Plus de 500 postes chez SNCF Voyageurs Matériel
Les besoins dépassent d’ailleurs largement le seul périmètre de Transilien. SNCF Voyageurs Matériel, chargé de la maintenance et de la rénovation des trains, annonce également plus de 500 opportunités en 2026.
Là encore, les profils recherchés couvrent un large spectre : électriciens, mécaniciens, chaudronniers, soudeurs, électromécaniciens, ingénieurs ou managers. Ces recrutements accompagnent notamment le renouvellement progressif du matériel roulant et l’arrivée de nouvelles générations de trains sur plusieurs lignes.
Des emplois également disponibles dans les gares
Transilien prévoit aussi de recruter une centaine d’agents chargés de la relation client en gare. Leur rôle ne se limite pas à renseigner les voyageurs : ils participent également à la vente de titres, à la gestion des flux, au contrôle de certains équipements et au bon fonctionnement quotidien des gares.
Ces postes peuvent être accessibles sans diplôme dans certaines situations, notamment pour des candidats disposant d’une expérience significative dans la vente, le commerce, l’hôtellerie, le tourisme ou les métiers de service.

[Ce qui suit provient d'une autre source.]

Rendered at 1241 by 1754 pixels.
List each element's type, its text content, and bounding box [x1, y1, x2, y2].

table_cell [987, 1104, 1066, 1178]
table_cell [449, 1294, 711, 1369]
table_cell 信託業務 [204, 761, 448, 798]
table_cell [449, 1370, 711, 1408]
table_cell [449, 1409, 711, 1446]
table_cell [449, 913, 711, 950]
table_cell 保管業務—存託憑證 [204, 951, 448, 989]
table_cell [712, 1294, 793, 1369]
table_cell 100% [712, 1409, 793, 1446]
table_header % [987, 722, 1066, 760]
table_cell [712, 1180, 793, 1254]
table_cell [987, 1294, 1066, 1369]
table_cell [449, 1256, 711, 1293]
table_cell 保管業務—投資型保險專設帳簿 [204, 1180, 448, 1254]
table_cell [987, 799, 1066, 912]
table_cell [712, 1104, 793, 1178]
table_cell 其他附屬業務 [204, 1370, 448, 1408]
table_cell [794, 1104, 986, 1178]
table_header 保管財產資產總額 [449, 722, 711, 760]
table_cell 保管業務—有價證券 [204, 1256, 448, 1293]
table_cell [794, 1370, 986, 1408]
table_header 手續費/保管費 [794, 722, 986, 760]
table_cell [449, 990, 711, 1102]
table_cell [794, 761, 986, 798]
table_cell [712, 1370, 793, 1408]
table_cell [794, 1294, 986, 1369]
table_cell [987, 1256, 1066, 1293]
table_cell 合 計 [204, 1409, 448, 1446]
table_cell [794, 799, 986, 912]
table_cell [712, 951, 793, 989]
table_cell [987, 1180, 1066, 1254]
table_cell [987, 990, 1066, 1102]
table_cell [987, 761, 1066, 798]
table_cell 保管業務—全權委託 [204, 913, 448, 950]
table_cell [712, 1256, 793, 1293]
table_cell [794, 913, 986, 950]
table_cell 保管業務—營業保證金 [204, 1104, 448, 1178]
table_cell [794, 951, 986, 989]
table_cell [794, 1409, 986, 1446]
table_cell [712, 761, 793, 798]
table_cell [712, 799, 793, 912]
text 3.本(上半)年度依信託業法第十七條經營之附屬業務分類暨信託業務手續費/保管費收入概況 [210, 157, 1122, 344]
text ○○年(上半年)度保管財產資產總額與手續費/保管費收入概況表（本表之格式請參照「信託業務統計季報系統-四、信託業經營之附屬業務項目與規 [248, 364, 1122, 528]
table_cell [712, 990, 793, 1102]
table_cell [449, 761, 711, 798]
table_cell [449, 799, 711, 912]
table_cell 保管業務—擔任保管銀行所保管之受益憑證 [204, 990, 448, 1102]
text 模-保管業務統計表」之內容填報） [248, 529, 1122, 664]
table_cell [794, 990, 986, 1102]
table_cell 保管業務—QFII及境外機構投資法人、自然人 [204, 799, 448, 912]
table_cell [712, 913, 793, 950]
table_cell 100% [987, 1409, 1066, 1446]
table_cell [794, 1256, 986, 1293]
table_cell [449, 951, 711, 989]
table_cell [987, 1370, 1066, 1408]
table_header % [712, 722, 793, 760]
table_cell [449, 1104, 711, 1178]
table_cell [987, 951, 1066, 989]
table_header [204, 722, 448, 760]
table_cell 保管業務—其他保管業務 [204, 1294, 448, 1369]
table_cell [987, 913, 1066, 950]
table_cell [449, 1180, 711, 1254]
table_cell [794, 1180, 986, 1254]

L’alternance occupe une place importante
La SNCF continue par ailleurs de miser sur l’alternance pour former ses futures recrues. Transilien comptait plus de 660 contrats en cours en 2025, notamment dans les technicentres et les métiers de la relation client.
Pour certains emplois techniques, l’entreprise ne recherche pas uniquement des candidats déjà expérimentés. La motivation, la ponctualité, la rigueur, la capacité à suivre des procédures et l’envie d’apprendre font également partie des qualités prises en compte pendant le recrutement.
Des formations et des perspectives d’évolution
L’un des arguments avancés par la SNCF reste la possibilité de se former en interne. Plusieurs métiers bénéficient de parcours professionnels gratuits et rémunérés, permettant aux nouvelles recrues d’acquérir progressivement les compétences spécifiques au ferroviaire.
L’entreprise met également en avant les possibilités d’évolution, avec des passerelles entre métiers et des promotions internes. En Île-de-France, Transilien propose en outre un dispositif d’accompagnement au logement afin d’aider certaines recrues à se rapprocher de leur lieu de travail.
Comment postuler à la SNCF en 2026 ?
Toutes les offres sont publiées sur le portail emploi.sncf.com, où les candidats peuvent effectuer une recherche selon le métier, la région, le niveau de diplôme ou l’expérience demandée. Contrairement à certaines idées reçues, il n’est pas nécessaire de passer un concours pour rejoindre la SNCF.
Le processus repose généralement sur une candidature en ligne, suivie selon les postes de tests, d’entretiens et parfois de mises en situation. Avec des centaines d’opportunités ouvertes dans des domaines très différents, le groupe s’adresse aussi bien aux jeunes diplômés qu’aux personnes en reconversion professionnelle.